Readers Reckon — Chaste. Chased, or Both

page 4

Readers Reckon

Chaste. Chased, or Both

Readers Reckon

"Salient" flutters "Truth's" backpage where the headline "Girls who would rather be chased than chaste" hits every male eye; and insinuates "would I rather be chased or chaste?" and sits leeringly back awaiting the comments which will sell "Salient" to everyone from Vice-Chancellor to youngest fresher.

Would I rather be chased than chaste? Why not both? Cynthia, of course, is the Goddess of Chastity and watches over all her namesakes to preserve that good name. Unfortunately some compilers of the Oxford Dictionary became annoyed and defined; "Cynthia—woman desirous of remaining single." They identified chastity with this state of desireless desire—quite wrongly. It is possible to have one's cake and eat it too. Cynthia (the Goddess) makes sure of that. As you can imagine old Cynthia has a somewhat busy existence and has not time to guard other members of our fairer sex who weren't blessed with her fairy godmothership at baptism.

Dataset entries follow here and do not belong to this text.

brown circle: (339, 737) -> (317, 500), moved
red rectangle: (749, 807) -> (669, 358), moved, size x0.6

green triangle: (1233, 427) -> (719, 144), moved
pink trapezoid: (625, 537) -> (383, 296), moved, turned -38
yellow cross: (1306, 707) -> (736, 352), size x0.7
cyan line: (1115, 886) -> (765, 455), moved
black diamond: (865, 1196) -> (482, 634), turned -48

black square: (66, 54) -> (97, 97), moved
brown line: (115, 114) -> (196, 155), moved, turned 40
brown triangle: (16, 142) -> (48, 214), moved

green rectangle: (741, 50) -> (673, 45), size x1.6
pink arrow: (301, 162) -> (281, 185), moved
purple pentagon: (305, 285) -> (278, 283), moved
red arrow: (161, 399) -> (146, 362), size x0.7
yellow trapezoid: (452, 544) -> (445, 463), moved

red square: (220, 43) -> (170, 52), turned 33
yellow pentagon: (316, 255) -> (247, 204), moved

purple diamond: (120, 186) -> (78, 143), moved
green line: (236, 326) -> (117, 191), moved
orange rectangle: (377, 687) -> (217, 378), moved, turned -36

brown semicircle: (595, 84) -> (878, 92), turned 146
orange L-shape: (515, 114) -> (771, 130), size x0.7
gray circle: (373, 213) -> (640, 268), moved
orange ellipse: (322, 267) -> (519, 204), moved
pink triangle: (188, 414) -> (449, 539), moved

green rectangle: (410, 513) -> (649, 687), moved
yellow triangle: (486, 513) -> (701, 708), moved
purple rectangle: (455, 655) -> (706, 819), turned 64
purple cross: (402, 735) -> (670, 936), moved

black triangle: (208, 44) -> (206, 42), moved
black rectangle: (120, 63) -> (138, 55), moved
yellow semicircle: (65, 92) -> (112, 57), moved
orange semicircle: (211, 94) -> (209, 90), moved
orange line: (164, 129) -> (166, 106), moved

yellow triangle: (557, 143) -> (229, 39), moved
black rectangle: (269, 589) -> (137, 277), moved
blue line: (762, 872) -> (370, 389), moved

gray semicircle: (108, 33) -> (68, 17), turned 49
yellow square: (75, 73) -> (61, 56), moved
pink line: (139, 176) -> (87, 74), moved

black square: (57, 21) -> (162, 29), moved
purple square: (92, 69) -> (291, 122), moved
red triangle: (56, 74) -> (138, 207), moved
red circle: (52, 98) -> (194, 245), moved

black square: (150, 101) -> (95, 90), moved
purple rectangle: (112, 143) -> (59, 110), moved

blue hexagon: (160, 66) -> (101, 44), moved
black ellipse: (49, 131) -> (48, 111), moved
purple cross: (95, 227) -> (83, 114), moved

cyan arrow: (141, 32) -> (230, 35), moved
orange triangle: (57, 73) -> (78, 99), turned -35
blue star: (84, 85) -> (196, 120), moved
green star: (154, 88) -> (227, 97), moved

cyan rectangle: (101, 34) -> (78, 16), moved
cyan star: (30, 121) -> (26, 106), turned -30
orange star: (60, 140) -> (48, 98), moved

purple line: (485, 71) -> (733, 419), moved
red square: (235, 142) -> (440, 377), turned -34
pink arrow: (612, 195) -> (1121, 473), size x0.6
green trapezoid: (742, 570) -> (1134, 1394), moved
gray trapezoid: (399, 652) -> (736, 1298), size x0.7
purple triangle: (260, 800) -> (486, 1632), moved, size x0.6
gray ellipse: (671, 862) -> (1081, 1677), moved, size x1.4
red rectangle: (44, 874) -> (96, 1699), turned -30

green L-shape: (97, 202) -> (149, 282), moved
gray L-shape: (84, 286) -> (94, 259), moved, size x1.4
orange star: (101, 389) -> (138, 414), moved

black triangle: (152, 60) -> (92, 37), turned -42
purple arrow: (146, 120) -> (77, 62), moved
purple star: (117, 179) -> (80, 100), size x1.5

For them I cannot answer. Are they really confronted with this choice—chastity or chasing? Do men suggest the incompatibility of the two for their own unsubtle ends?

For a highly evolved woman chastity is of the natural order of things.

Nature provides certain defence mechanisms, e.g. reaction to tickling and sexual sublimation, in order that she may abstain from running off into a cave with the first man who attracts her and so that she may exercise powers of discrimination when mature enough to choose a mate. The greatest secret a woman keeps from her man is the fact that he did not choose her. She chose him.

There is no choice on a woman's part though about whether she is to be "chased to not. All women are. Merely her feminity is enough to have men buzzing round like bees attracted to nectar. Women have a choice too in whether to display their essential feminity. Some women do have psychological blockages installed by influences in their environment. One of the Psych, II text books give an example of this.

A retiring young girl blossoms into a lively personality when the attentions of three honours types over a year give her confidence to overcome the need for the protective defences she had developed.

If the choice really existed—chastity or chasing; if the two were completely separated—a woman by her very nature would choose chasing. Women thrive on the attentions of men and there has to be something a great deal bigger to take the place of those attentions if they are to be denied and the woman remain sane and essentially simple.